In order to reduce the airtime overhead caused by beacon frame transmissions, the APs in the mesh network <NUM> may employ a beacon period adjustment. If there are no STAs associated with an AP in the mesh network <NUM>, for example the first AP <NUM>, the first AP <NUM> may increase the beacon transmission period. In other words, the first AP <NUM> may send beacon frames less frequently. This may be achieved by adjusting the target beacon transmission time (TBTT) parameter.
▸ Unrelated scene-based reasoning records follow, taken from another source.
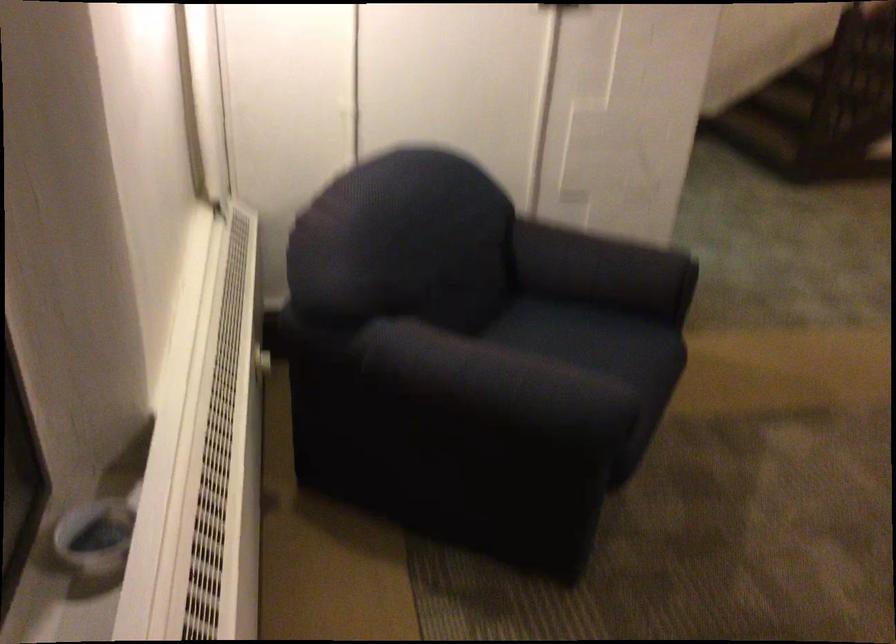
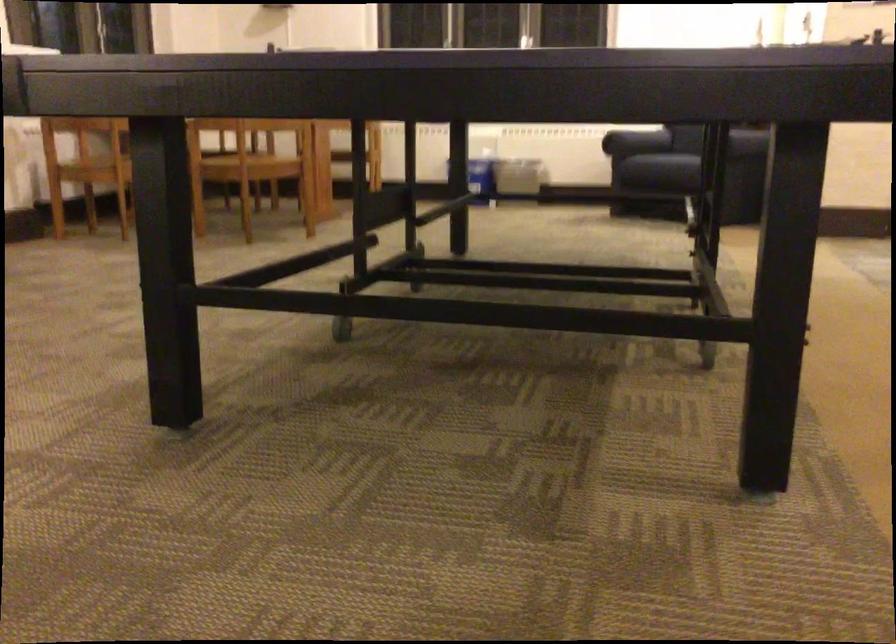
Question: I am providing you with two images of the same scene from different viewpoints. Please identify which objects are invisible in image2.

Choices:
 (A) pink bath sponge
 (B) chair sitting surface
 (C) dark blue armrest
 (D) sofa sitting surface

Answer: (C)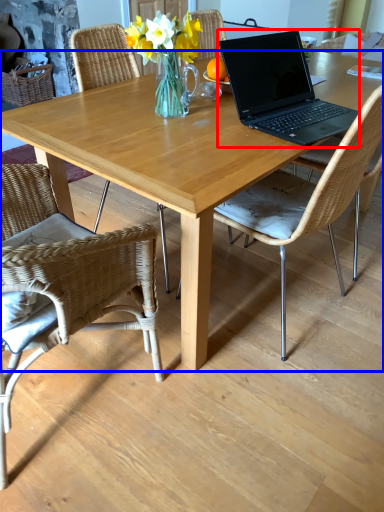
Question: Among these objects, which one is nearest to the camera, laptop (highlighted by a red box) or desk (highlighted by a blue box)?

Choices:
 (A) laptop
 (B) desk

Answer: (B)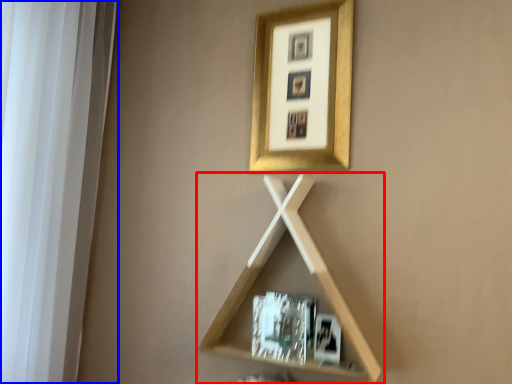
Question: Which object appears farthest to the camera in this image, shelf (highlighted by a red box) or window frame (highlighted by a blue box)?

Choices:
 (A) shelf
 (B) window frame

Answer: (A)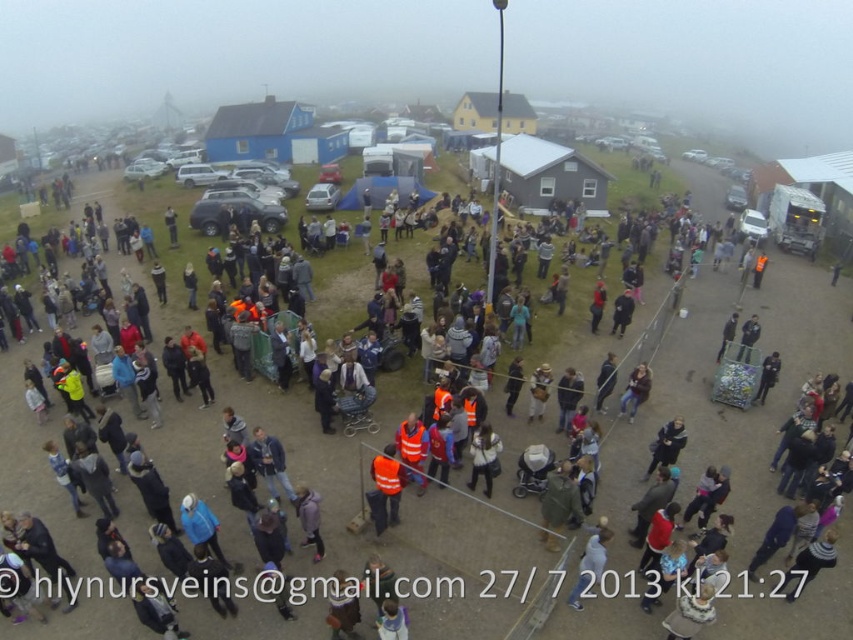
Question: Which of the following is the closest to the observer?

Choices:
 (A) leather jacket at center
 (B) white fabric jacket at center

Answer: (B)

Question: Can you confirm if white fabric jacket at lower center is smaller than leather jacket at center?

Choices:
 (A) no
 (B) yes

Answer: (A)

Question: Which of these objects is positioned closest to the white fabric jacket at lower center?

Choices:
 (A) white fabric jacket at center
 (B) leather jacket at center

Answer: (A)

Question: Estimate the real-world distances between objects in this image. Which object is closer to the white fabric jacket at center?

Choices:
 (A) leather jacket at center
 (B) white fabric jacket at lower center

Answer: (B)

Question: Does white fabric jacket at lower center have a smaller size compared to white fabric jacket at center?

Choices:
 (A) no
 (B) yes

Answer: (B)

Question: Is white fabric jacket at lower center thinner than white fabric jacket at center?

Choices:
 (A) no
 (B) yes

Answer: (A)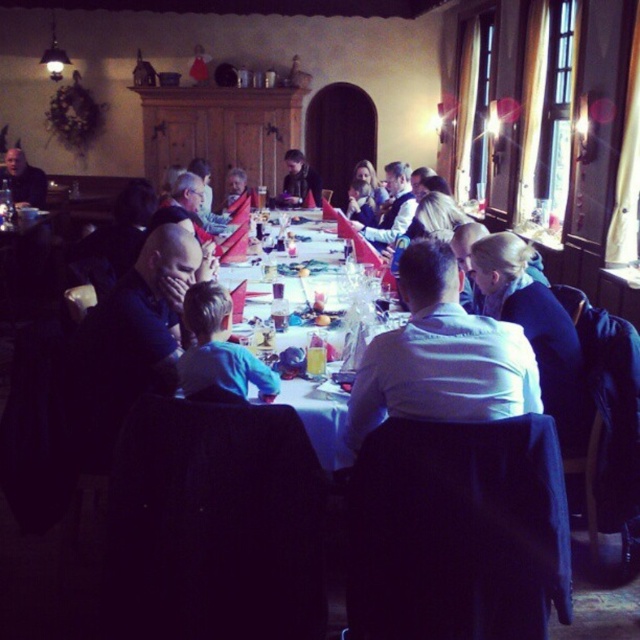
You are standing in the dining room and want to locate the blue cotton shirt at center. According to the coordinates provided, where would you find it?

The blue cotton shirt at center is located at the 2D coordinates point (x=218, y=348).

You are a guest at this festive dinner and want to choose a shirt to wear for the event. You see a white shirt at center and a blue cotton shirt at center. Which shirt is positioned higher on your body?

The white shirt at center is positioned higher on your body as it is above the blue cotton shirt at center.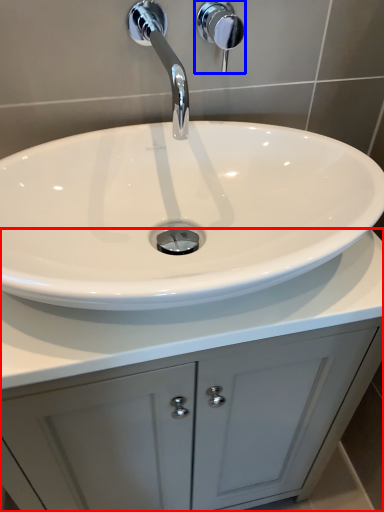
Question: Which of the following is the closest to the observer, bathroom cabinet (highlighted by a red box) or shower (highlighted by a blue box)?

Choices:
 (A) bathroom cabinet
 (B) shower

Answer: (A)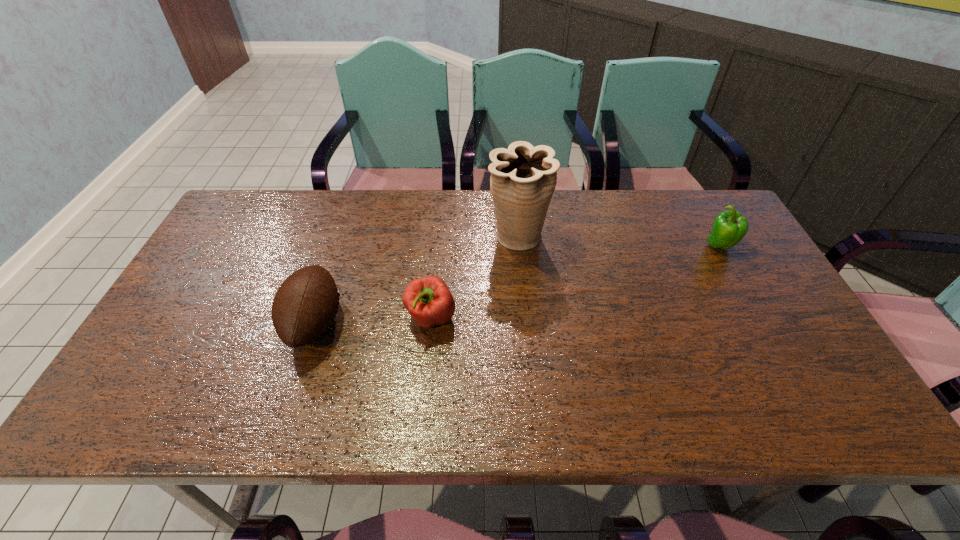
Locate an element on the screen. The width and height of the screenshot is (960, 540). vacant space that is in between the leftmost object and the nearer bell pepper is located at coordinates (372, 321).

The image size is (960, 540). I want to click on empty space between the urn and the rightmost object, so click(618, 241).

At what (x,y) coordinates should I click in order to perform the action: click on vacant area that lies between the rightmost object and the urn. Please return your answer as a coordinate pair (x, y). The image size is (960, 540). Looking at the image, I should click on (618, 241).

The image size is (960, 540). I want to click on free space between the taller bell pepper and the urn, so [618, 241].

Image resolution: width=960 pixels, height=540 pixels. What are the coordinates of `free spot between the shorter bell pepper and the rightmost object` in the screenshot? It's located at (575, 282).

Where is `free space between the leftmost object and the right bell pepper`? Image resolution: width=960 pixels, height=540 pixels. free space between the leftmost object and the right bell pepper is located at coordinates (516, 284).

Find the location of a particular element. free space between the urn and the nearer bell pepper is located at coordinates (474, 278).

Find the location of a particular element. free space between the taller bell pepper and the football is located at coordinates (516, 284).

Identify which object is located as the third nearest to the rightmost object. Please provide its 2D coordinates. Your answer should be formatted as a tuple, i.e. [(x, y)], where the tuple contains the x and y coordinates of a point satisfying the conditions above.

[(305, 305)]

At what (x,y) coordinates should I click in order to perform the action: click on object that is the second closest to the football. Please return your answer as a coordinate pair (x, y). The image size is (960, 540). Looking at the image, I should click on (523, 178).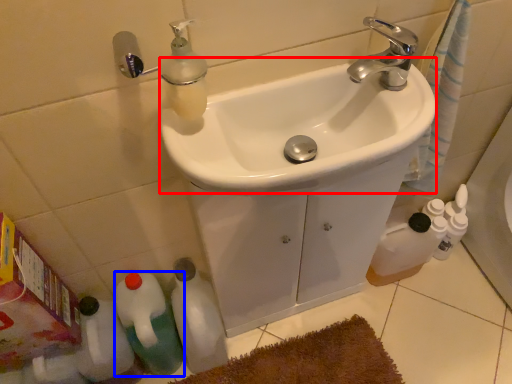
Question: Which object is further to the camera taking this photo, sink (highlighted by a red box) or bottle (highlighted by a blue box)?

Choices:
 (A) sink
 (B) bottle

Answer: (B)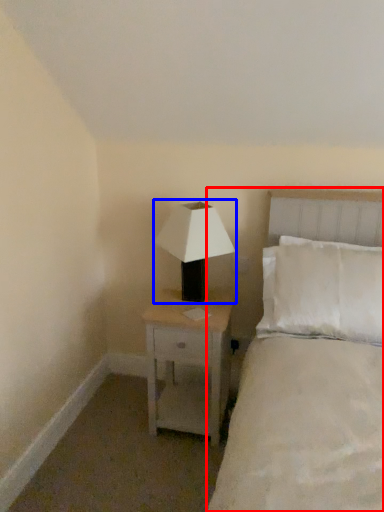
Question: Which point is closer to the camera, bed (highlighted by a red box) or lamp (highlighted by a blue box)?

Choices:
 (A) bed
 (B) lamp

Answer: (A)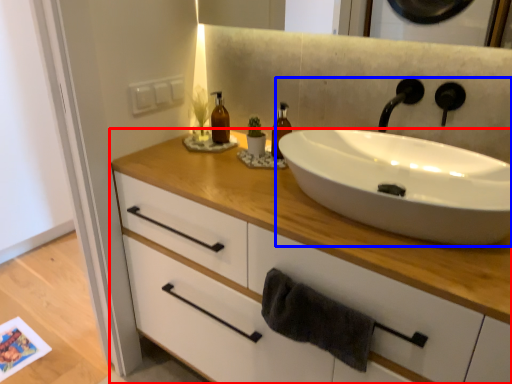
Question: Among these objects, which one is farthest to the camera, bathroom cabinet (highlighted by a red box) or sink (highlighted by a blue box)?

Choices:
 (A) bathroom cabinet
 (B) sink

Answer: (B)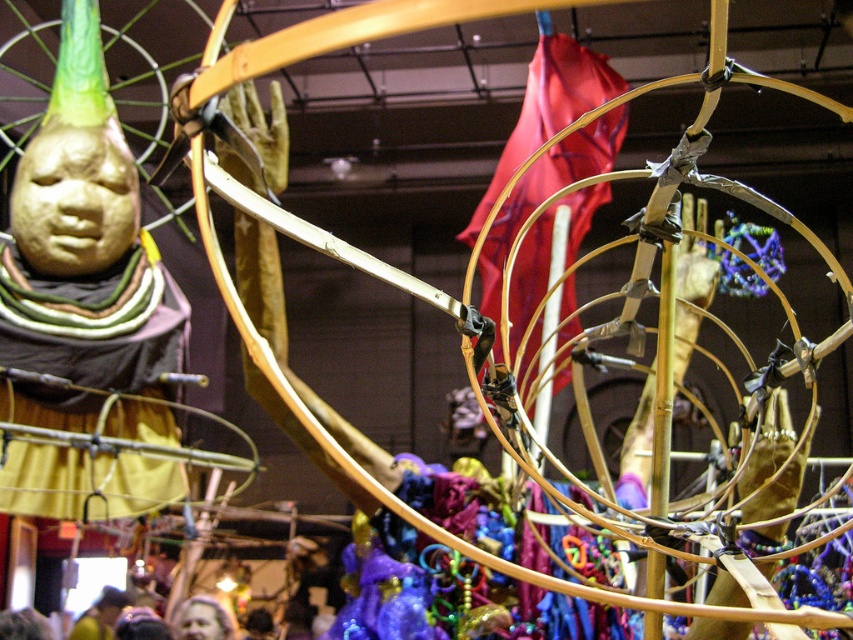
Is smooth skin face at lower center to the left of yellow fabric at lower left from the viewer's perspective?

In fact, smooth skin face at lower center is to the right of yellow fabric at lower left.

Identify the location of smooth skin face at lower center. Image resolution: width=853 pixels, height=640 pixels. (201, 620).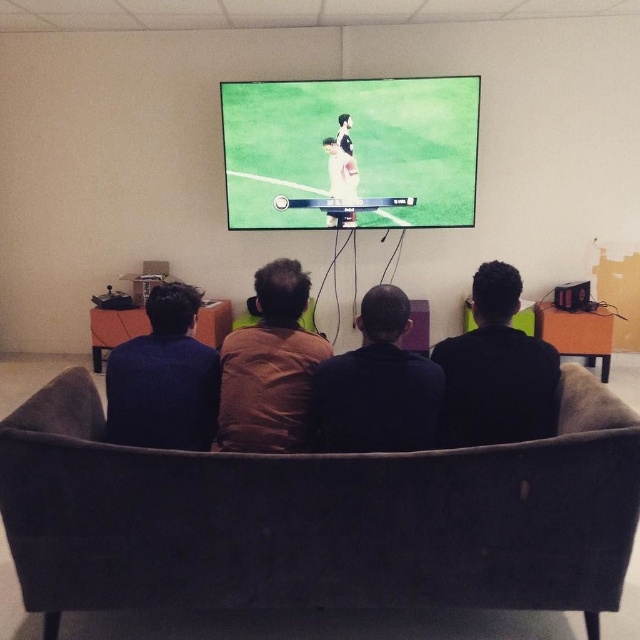
Question: Which of the following is the farthest from the observer?

Choices:
 (A) (422, 193)
 (B) (301, 291)
 (C) (152, 371)
 (D) (340, 179)

Answer: (A)

Question: Is dark fabric armchair at center above dark blue sweater at left?

Choices:
 (A) yes
 (B) no

Answer: (B)

Question: Does dark brown sweater at center appear on the left side of brown fabric shirt at center?

Choices:
 (A) no
 (B) yes

Answer: (A)

Question: From the image, what is the correct spatial relationship of dark fabric armchair at center in relation to dark blue sweater at left?

Choices:
 (A) right
 (B) left

Answer: (A)

Question: Based on their relative distances, which object is nearer to the dark brown sweater at center?

Choices:
 (A) dark fabric armchair at center
 (B) black matte shirt at center
 (C) green matte screen at upper center

Answer: (B)

Question: Which point is closer to the camera?

Choices:
 (A) brown fabric shirt at center
 (B) dark brown sweater at center

Answer: (B)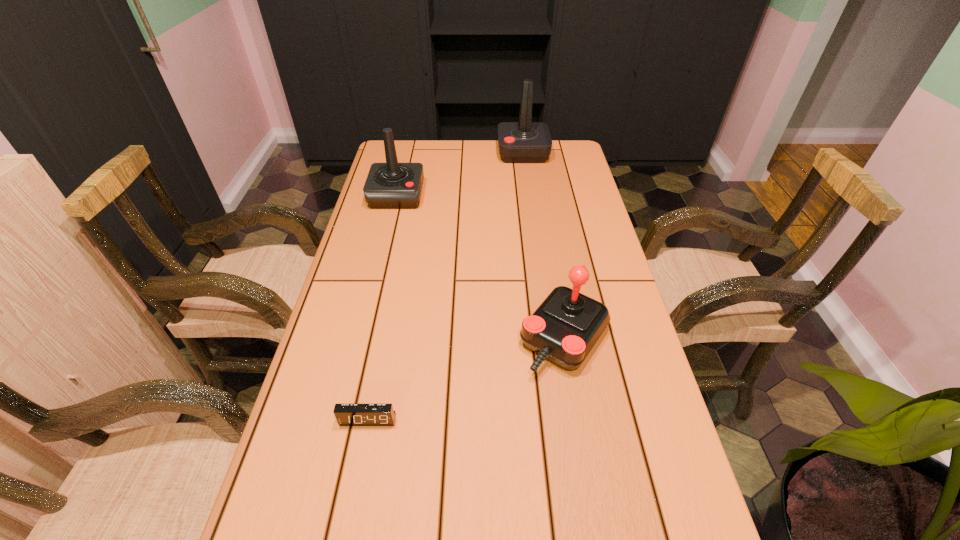
Locate an element on the screen. object present at the far edge is located at coordinates (525, 141).

Locate an element on the screen. Image resolution: width=960 pixels, height=540 pixels. joystick that is at the left edge is located at coordinates (391, 185).

You are a GUI agent. You are given a task and a screenshot of the screen. Output one action in this format:
    pyautogui.click(x=<x>, y=<y>)
    Task: Click on the alarm clock that is at the left edge
    This screenshot has height=540, width=960.
    Given the screenshot: What is the action you would take?
    pyautogui.click(x=346, y=414)

The height and width of the screenshot is (540, 960). Find the location of `object at the far right corner`. object at the far right corner is located at coordinates (525, 141).

Locate an element on the screen. The height and width of the screenshot is (540, 960). free space at the far edge of the desktop is located at coordinates (424, 165).

I want to click on free space at the left edge, so click(x=366, y=389).

Identify the location of vacant region at the right edge. coord(585,179).

Find the location of a particular element. The height and width of the screenshot is (540, 960). vacant space at the far right corner is located at coordinates (559, 153).

Find the location of a particular element. This screenshot has height=540, width=960. free space between the farthest joystick and the leftmost joystick is located at coordinates (460, 174).

Where is `free space between the second farthest joystick and the farthest joystick`? free space between the second farthest joystick and the farthest joystick is located at coordinates (460, 174).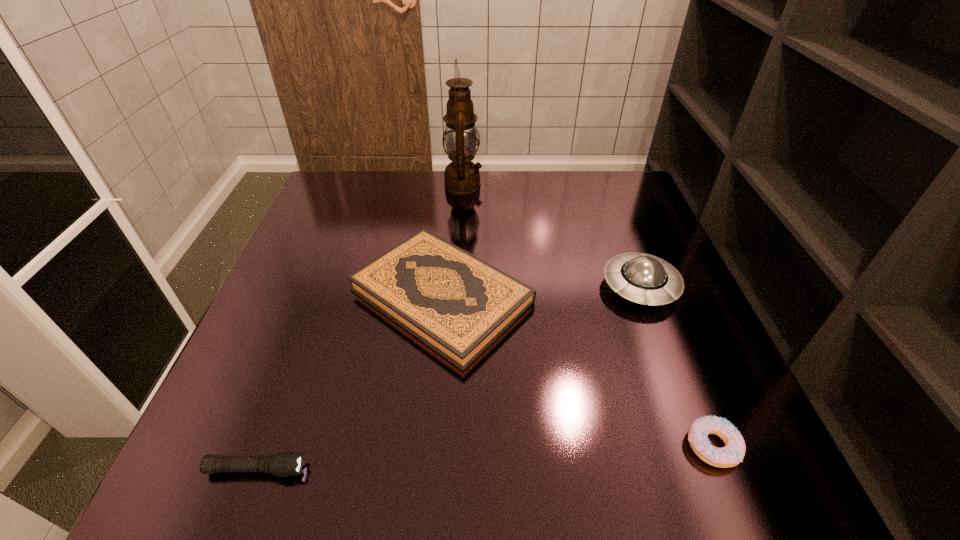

However, if there are STAs associated with the first AP <NUM>, the first AP <NUM> may adjust its beacon frame period by considering the minimum timing synchronization required by the associated STAs and the connected APs. The first AP <NUM> may go back to a default beacon frame period if it has an associated STA. In an example, the default beacon period may be approximately <NUM>. If the first AP <NUM> does not have any connected STAs, it may increase its beacon frame period to <NUM>. The other APs in the mesh network <NUM> may use a beacon period of approximately <NUM> if they have associated STAs.

Claim 1:
A method implemented by a wireless local area network, WLAN, wireless access point (<NUM>) in a mesh network (<NUM>), the method comprising:
determining a new transmission time period for an access point beacon that differs from a default transmission time period for the access point beacon, wherein the new transmission time period is based on a number of clients associated with the wireless access point, wherein the access point beacon includes technical capabilities of the wireless access point, wherein the new transmission time period is higher than the default transmission time period on a condition that there are no clients associated with the wireless access point, wherein the new transmission time period is determined further based on the minimum timing synchronization required by the clients associated with the wireless access point; and
transmitting, from the wireless access point, the access point beacon periodically using the new transmission time period.